As a trio drummer, Motian has few equals and he has inspired successive cutting-edge piano trios: after Bill Evans, Paul Bley’s group. After Bley, Keith Jarrett’s trio (and quartet). After Jarrett, Marilyn Crispell (see the ECM recordings “Nothing ever was, anyway”, “Amaryllis”, and “Storyteller”). And, of course, for more than two decades he has led his own unique trio, featuring the saxophone of Joe Lovano and the guitar of Bill Frisell. The Motian Trio’s newest album “I Have The Room Above Her” was released in January 2005, and widely praised. Motian’s association with ECM goes back to the beginning of the company’s history. He appeared on the third album released by the label, “Paul Bley With Gary Peacock”, released in 1970. ECM also was the first label to support Motian as bandleader and encourage him as a composer. Further recordings with the poetic and splendidly unpredictable drummer are imminent, including a trio disc with Enrico Rava and Stefano Bollani, as well as an album with his Electric BeBop Band.

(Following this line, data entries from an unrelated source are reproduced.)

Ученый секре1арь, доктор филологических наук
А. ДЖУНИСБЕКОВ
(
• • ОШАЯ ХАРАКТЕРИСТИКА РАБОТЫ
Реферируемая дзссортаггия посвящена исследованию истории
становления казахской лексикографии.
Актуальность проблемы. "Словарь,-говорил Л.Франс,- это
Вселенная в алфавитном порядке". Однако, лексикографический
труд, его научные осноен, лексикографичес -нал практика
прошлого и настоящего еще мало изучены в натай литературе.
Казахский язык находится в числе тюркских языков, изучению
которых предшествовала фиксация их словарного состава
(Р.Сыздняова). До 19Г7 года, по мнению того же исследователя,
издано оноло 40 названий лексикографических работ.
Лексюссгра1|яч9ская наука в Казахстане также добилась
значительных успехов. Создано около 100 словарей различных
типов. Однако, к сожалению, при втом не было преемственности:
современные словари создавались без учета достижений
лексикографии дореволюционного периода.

Bobo Stenson came to ECM in 1971, recording with Jan Garbarek on “Sart” , immediately impressing listeners with a style that seemed midway between McCoy Tyner and Bill Evans. The immensely popular Jan Garbarek-Bobo Stenson Quartet of the mid-70s (“Witchi-Tai-To”, “Dansere”) was formed when the saxophonist joined Stenson’s trio. Stenson has also been an important contributor to the music of other players on ECM. Closely associated with Don Cherry, he played on the trumpeter’s final disc, “Dona Nostra”. He also was for ten years Charles Lloyd’s pianist, appearing on “Fish Out of Water”, “Notes From Big Sur”, “All My Relations”, “The Call” and “Canto”, also introducing bassist Anders Jormin to the Lloyd group. Pianist and bassist also worked extensively with Tomasz Stanko in the 1990s (“Matka Joanna” and “Leosia” with both of them, “Litania” with Stenson, and “From The Green Hill” with Jormin).

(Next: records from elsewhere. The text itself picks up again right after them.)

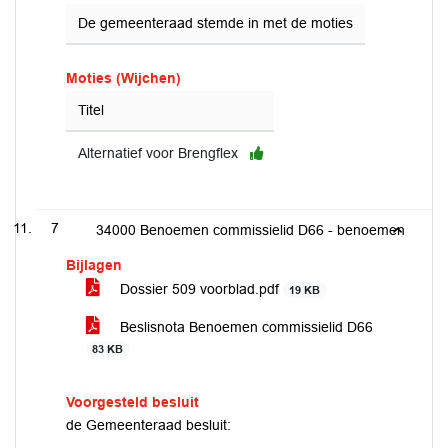
De gemeenteraad stemde in met de moties
Moties (Wijchen)
Titel
Alternatief voor Brengflex
7
34000 Benoemen commissielid D66 - benoemen
Bijlagen
Dossier 509 voorblad.pdf
19 KB
Beslisnota Benoemen commissielid D66
83 KB
Voorgesteld besluit
de Gemeenteraad besluit:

Bobo Stenson’s trio with Anders Jormin (originally with Jon Christensen on drums) was introduced in 1993, with the prize-winning album “Reflections”. It was followed by “War Orphans” in 1997 and by the 1999 double album “Serenity”, which also netted much positive press worldwide.

Beyond his commitment to the Stenson group, Anders Jormin also records as a leader for ECM, discs including “Xieyi”, where solo bass pieces interspersed with music for brass ensemble, and “In Winds, in Light”, Jormin’s song cycle in which nature poetry is set for the voice of Lena Willemark. The “In Winds, in Light” ensemble – which also features Marilyn Crispell, organist Karin Nelson and drummer Raymond Strid – remains one of Jormin’s priorities. He also has a duo with Finnish vibraphone virtuoso Severi Pyysalo.